Dans le bâtiment, le béton de chanvre devient une alternative écologique aux matériaux traditionnels. Il est utilisé pour l’isolation, les panneaux de fibres, de particules ou même pour la toiture. Son utilisation s’inscrit dans une démarche de réduction des émissions de CO₂.
L’huile de chanvre refait surface dans les secteurs de l’alimentation, de la cosmétique, et des soins personnels. Les graines servent à produire des compléments alimentaires riches en oméga-3 et 6.
Le chanvre entre aussi dans la fabrication de bioplastiques et de matériaux composites, notamment dans l’industrie automobile. Des marques comme Renault ou Citroën (avec sa gamme DS) utilisent des fibres de chanvre dans la conception de pièces de véhicules : plus légères que l’acier, mais très résistantes.
Parallèlement, le chanvre intéresse de plus en plus le secteur de la mode, les textiles durables, l’éco-construction, mais aussi les marchés innovants des nutraceutiques (nutrition-santé) et cosméceutiques (cosmétiques aux effets thérapeutiques).
Le marché mondial est segmenté par produit (graines, fibres, huile), par application (textile, construction, alimentation, cosmétiques, automobile...) et par zone géographique (Amérique du Nord, Europe, Asie-Pacifique, etc.). L’Europe fait partie du trio de tête avec la Chine et l’Amérique du Nord. La France est le premier producteur européen de chanvre et le 4ᵉ au niveau mondial, derrière la Chine.
7. Conclusion et atouts
À retenir – La France est le premier pays européen tant pour la production que pour la transformation du chanvre.

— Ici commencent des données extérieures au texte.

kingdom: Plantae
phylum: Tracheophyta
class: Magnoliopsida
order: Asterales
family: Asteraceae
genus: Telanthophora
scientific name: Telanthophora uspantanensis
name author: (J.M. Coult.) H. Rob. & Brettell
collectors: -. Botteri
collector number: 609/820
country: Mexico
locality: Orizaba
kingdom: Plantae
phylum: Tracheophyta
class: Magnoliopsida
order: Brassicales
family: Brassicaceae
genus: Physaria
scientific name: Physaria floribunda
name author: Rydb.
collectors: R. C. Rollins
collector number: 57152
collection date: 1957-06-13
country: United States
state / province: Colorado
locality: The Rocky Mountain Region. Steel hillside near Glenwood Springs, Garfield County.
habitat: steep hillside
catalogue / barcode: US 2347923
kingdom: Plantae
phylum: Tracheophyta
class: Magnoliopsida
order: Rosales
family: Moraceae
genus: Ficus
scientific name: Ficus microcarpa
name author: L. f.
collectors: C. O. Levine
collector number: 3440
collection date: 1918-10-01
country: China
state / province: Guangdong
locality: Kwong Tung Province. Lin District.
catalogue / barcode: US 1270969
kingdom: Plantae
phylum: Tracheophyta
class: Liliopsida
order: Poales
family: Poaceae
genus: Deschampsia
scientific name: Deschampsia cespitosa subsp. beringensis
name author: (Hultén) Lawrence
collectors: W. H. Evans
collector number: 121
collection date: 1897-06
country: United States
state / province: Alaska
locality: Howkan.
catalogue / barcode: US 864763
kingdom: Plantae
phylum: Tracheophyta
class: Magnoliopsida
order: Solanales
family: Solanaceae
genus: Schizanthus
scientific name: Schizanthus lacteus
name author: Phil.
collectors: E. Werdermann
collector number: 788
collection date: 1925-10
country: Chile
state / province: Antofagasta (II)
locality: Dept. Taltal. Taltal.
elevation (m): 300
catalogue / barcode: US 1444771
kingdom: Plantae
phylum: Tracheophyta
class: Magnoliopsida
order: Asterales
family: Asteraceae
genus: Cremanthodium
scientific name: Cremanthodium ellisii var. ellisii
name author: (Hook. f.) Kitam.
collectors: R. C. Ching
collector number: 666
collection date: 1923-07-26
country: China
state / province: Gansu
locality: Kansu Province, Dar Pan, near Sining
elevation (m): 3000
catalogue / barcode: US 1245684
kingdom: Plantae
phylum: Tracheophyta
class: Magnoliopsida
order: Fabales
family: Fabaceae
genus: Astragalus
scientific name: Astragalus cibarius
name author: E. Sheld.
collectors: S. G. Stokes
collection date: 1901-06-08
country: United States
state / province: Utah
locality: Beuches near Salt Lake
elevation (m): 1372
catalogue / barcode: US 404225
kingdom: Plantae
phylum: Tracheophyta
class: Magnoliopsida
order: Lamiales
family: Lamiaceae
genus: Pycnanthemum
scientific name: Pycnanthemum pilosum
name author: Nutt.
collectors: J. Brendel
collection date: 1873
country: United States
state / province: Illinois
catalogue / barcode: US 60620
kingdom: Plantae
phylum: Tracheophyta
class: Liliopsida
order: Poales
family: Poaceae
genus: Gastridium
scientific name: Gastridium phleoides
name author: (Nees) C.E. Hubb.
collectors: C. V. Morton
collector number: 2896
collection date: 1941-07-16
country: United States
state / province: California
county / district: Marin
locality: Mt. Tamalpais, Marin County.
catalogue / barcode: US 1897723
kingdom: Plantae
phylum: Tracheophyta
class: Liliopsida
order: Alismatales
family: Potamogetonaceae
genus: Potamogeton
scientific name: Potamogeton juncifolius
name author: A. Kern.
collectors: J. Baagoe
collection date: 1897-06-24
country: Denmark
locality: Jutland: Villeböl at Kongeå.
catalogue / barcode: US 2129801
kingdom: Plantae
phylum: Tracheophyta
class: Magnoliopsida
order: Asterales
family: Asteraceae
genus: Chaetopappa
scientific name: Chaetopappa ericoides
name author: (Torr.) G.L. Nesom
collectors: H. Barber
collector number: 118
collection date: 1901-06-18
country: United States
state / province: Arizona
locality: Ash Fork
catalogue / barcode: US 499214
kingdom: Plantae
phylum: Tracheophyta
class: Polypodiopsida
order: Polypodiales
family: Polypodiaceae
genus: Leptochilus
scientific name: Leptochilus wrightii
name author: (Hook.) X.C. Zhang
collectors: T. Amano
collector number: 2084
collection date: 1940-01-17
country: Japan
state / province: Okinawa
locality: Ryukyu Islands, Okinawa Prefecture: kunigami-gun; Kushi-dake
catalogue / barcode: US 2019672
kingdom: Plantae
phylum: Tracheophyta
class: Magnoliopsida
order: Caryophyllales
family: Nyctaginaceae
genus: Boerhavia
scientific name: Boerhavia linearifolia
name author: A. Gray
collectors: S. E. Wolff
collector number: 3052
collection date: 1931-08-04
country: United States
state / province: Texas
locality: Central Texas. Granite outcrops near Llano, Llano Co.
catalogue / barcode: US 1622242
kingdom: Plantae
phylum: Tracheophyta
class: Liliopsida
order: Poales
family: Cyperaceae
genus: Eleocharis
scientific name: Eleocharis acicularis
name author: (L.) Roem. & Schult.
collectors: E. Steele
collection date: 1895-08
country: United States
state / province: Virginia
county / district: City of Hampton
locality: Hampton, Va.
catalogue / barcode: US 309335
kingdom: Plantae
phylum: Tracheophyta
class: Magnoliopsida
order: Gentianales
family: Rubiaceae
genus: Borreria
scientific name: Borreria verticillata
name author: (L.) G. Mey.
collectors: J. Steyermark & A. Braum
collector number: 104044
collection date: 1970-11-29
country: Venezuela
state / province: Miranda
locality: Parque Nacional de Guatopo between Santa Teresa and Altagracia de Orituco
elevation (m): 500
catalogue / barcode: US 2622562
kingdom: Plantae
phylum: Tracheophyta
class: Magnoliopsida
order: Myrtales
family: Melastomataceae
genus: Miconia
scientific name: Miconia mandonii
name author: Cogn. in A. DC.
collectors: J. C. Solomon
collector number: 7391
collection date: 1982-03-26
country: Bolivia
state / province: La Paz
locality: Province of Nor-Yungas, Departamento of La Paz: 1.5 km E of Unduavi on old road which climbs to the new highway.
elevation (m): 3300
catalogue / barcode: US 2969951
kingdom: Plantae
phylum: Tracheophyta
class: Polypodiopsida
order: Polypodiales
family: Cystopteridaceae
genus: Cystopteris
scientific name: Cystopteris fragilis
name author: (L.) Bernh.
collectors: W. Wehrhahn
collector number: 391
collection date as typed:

Le chanvre est aujourd’hui une culture stratégique pour de nombreux pays. Il présente des avantages agricoles, écologiques, économiques et industriels majeurs, dans un contexte mondial de transition écologique et de quête de souveraineté industrielle.
Tous les pays producteurs se livrent une concurrence croissante, et les raisons sont nombreuses :
- ✅ La culture du chanvre est simple, peu coûteuse, rustique, résistante à la sécheresse, et adaptable à tous les climats.
- ♻️ Il s’agit d’une plante zéro déchet : chaque partie peut être valorisée (graines, fibres, huile, résidus).
- 💶 C’est une source de revenus durable pour les agriculteurs, industriels, et investisseurs.
- 🔁 Ses usages sont multiples : bâtiment, cosmétique, textile, alimentation, automobile, papier, etc.
- 🌱 Le chanvre capte le carbone, enrichit les sols, soutient la biodiversité : c’est une plante écologique et durable.
- 🏭 Il favorise la réindustrialisation locale et l’indépendance vis-à-vis du coton, du pétrole ou du plastique.
- 📈 Son potentiel économique et médical est immense, notamment grâce à l’assouplissement progressif des lois sur le cannabis.
Le chanvre est donc bien plus qu’une plante agricole : il est un atout stratégique d’avenir pour une économie verte, durable, et résiliente.